Stained-Glass Windows
Seven-year old Buddy and his elderly cousin, Miss Sook Salk, came to the end of the day of gathering supplies to make fruitcakes for Christmas. Giddy with excitement and tired from activities, they romped in a nearby field and sprawled out in the tall grass, their Christmas-gift kites cavorting in the wind (A Christmas Memory).*
“You know what I’ve always thought?” she asks in a tone of discovery … “I’ve always thought a body would have to be sick and dying before they saw the Lord. And I imagined that when He came it would be like looking at the Baptist window: pretty as colored glass with the sun pouring through … But I’ll wager it never happens. I’ll wager at the very end a body realizes the Lord has already shown Himself. That things as they are … just what they’ve always seen, was seeing Him. As for me, I could leave the world with today in my eyes” (42–43).
Since reading this account several years ago, I’ve often asked myself if I see my days, especially those of what I consider everyday experiences, as at least glimpses of God: the smell of cookies baking; the taste of pickles; the feel of the coat of a Golden Retriever; the sight and sound of a baby’s cooing and smiling—with eyes and mouth; the hug and words from a loved one. What gifts! They are stained-glass windows through which God shines giving me light, color, intimacy, awe, love-made-flesh today—a continuation of my Christmas celebration of God becoming human through Jesus.

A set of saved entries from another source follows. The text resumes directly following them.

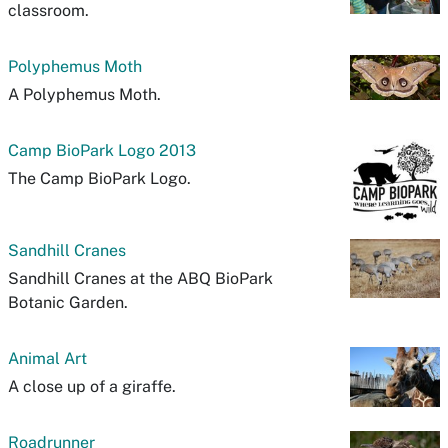
classroom.
Polyphemus Moth
A Polyphemus Moth.
Camp BioPark Logo 2013
The Camp BioPark Logo.
Sandhill Cranes
Sandhill Cranes at the ABQ BioPark
Botanic Garden.
Animal Art
A close up of a giraffe.
Roadrunner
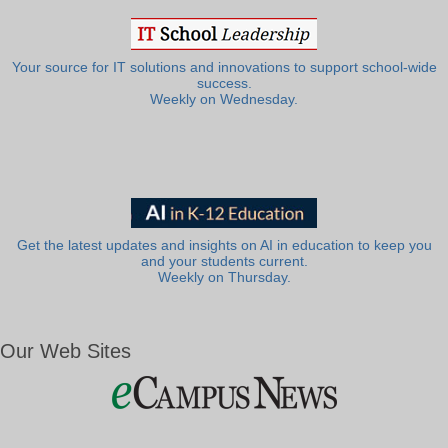
Your source for IT solutions and innovations to support school-wide
success.
Weekly on Wednesday.
Get the latest updates and insights on AI in education to keep you
and your students current.
Weekly on Thursday.
Our Web Sites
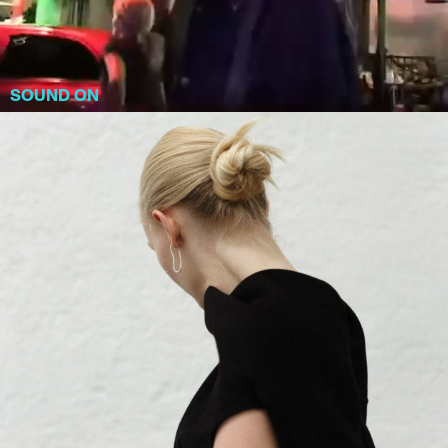
SOUND ON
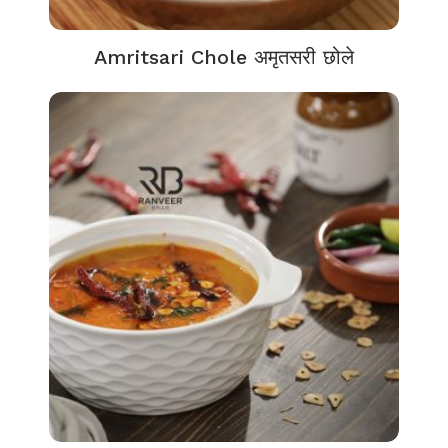
Amritsari Chole अमृतसरी छोले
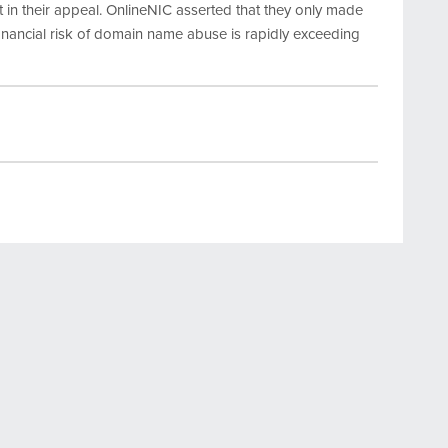
 in their appeal. OnlineNIC asserted that they only made
nancial risk of domain name abuse is rapidly exceeding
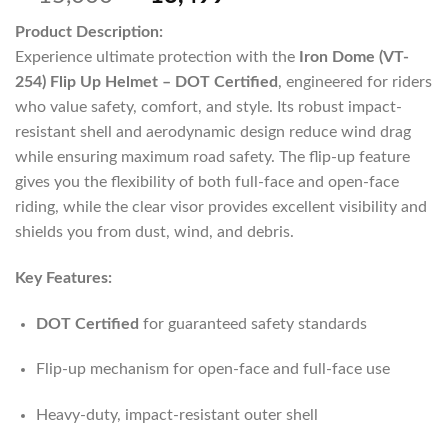
Product Description:
Experience ultimate protection with the
Iron Dome (VT-
254) Flip Up Helmet – DOT Certified
, engineered for riders
who value safety, comfort, and style. Its robust impact-
resistant shell and aerodynamic design reduce wind drag
while ensuring maximum road safety. The flip-up feature
gives you the flexibility of both full-face and open-face
riding, while the clear visor provides excellent visibility and
shields you from dust, wind, and debris.
Key Features:
DOT Certified
for guaranteed safety standards
Flip-up mechanism for open-face and full-face use
Heavy-duty, impact-resistant outer shell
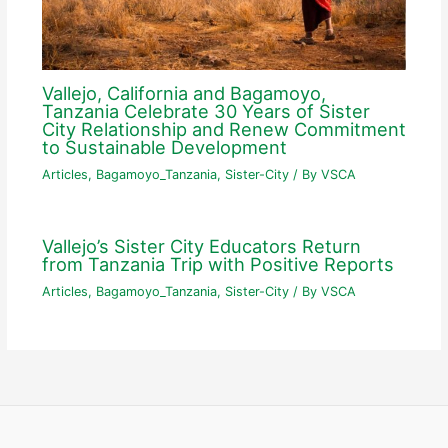
Vallejo, California and Bagamoyo,
Tanzania Celebrate 30 Years of Sister
City Relationship and Renew Commitment
to Sustainable Development
Articles
,
Bagamoyo_Tanzania
,
Sister-City
/ By
VSCA
Vallejo’s Sister City Educators Return
from Tanzania Trip with Positive Reports
Articles
,
Bagamoyo_Tanzania
,
Sister-City
/ By
VSCA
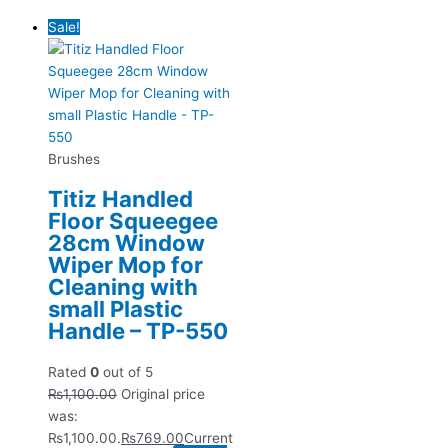
Sale!
Brushes
Titiz Handled
Floor Squeegee
28cm Window
Wiper Mop for
Cleaning with
small Plastic
Handle – TP-550
Rated
0
out of 5
₨
1,100.00
Original price
was:
₨1,100.00.
₨
769.00
Current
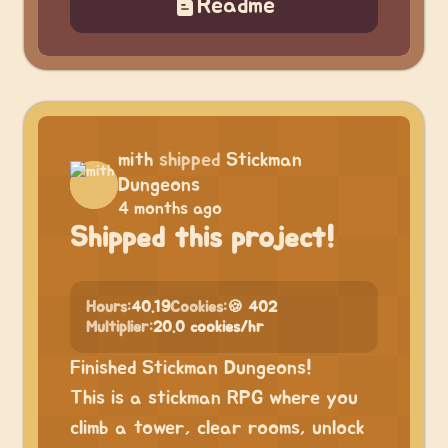
Readme
mith
shipped
Stickman
Dungeons
4 months ago
Shipped this project!
Hours:
40.19
Cookies:
🍪 402
Multiplier:
20.0 cookies/hr
Finished Stickman Dungeons!
This is a stickman RPG where you
climb a tower, clear rooms, unlock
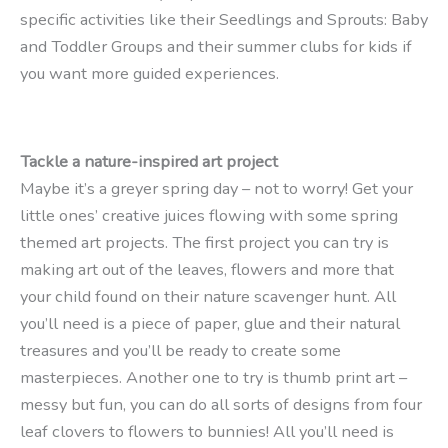
specific activities like their Seedlings and Sprouts: Baby
and Toddler Groups and their summer clubs for kids if
you want more guided experiences.
Tackle a nature-inspired art project
Maybe it’s a greyer spring day – not to worry! Get your
little ones’ creative juices flowing with some spring
themed art projects. The first project you can try is
making art out of the leaves, flowers and more that
your child found on their nature scavenger hunt. All
you’ll need is a piece of paper, glue and their natural
treasures and you’ll be ready to create some
masterpieces. Another one to try is thumb print art –
messy but fun, you can do all sorts of designs from four
leaf clovers to flowers to bunnies! All you’ll need is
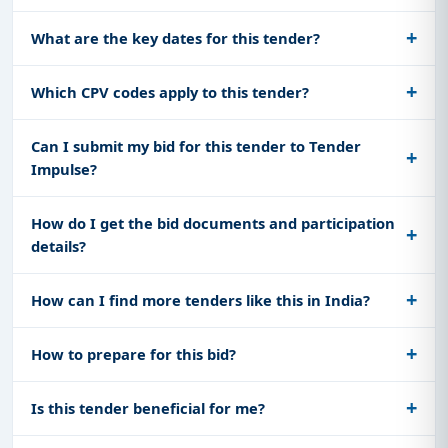
What are the key dates for this tender?
Which CPV codes apply to this tender?
Can I submit my bid for this tender to Tender
Impulse?
How do I get the bid documents and participation
details?
How can I find more tenders like this in India?
How to prepare for this bid?
Is this tender beneficial for me?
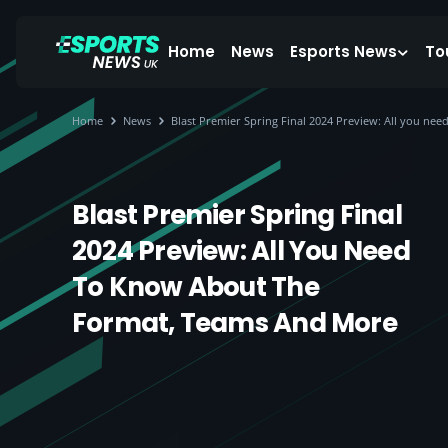
Home
News
Esports News
To
Home
News
Blast Premier Spring Final 2024 Preview: All you ne
Blast Premier Spring Final
2024 Preview: All You Need
To Know About The
Format, Teams And More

What about the days that bring trauma, suffering and fear to me and those close to me, to people throughout earth-planet? As I look at stained-glass windows in churches, I see Christ, Mary and others who are praying and serving along with some martyrs who gave their lives through horrific violence and death out of love for God. To be true to today, our windows need to feature people suffering and dying in places such as Ukraine, Palestine, countries in the southern hemisphere due to the violence of people who resist the causes they stand for. God is shining through them to show us commitment to God’s values and vision for their and our futures, solidarity among people of similar visions, courage, hope. How might God shine through people who are caught in substance abuse, suffering from assault, desperate with financial worries, wrongly imprisoned, agonizing through our immigration process?
I ask myself: Whom would I include in a stained-glass window? What events would I depict? More importantly, what impact might these images exert on my life … on the people and happenings in my world? To what do I intend to give efforts to help develop persons and events into the vision God holds and is continuing to create during 2024?
*By Truman Capote, A Christmas Memory. NY: Random House, 1956. You can also find various YouTube videos.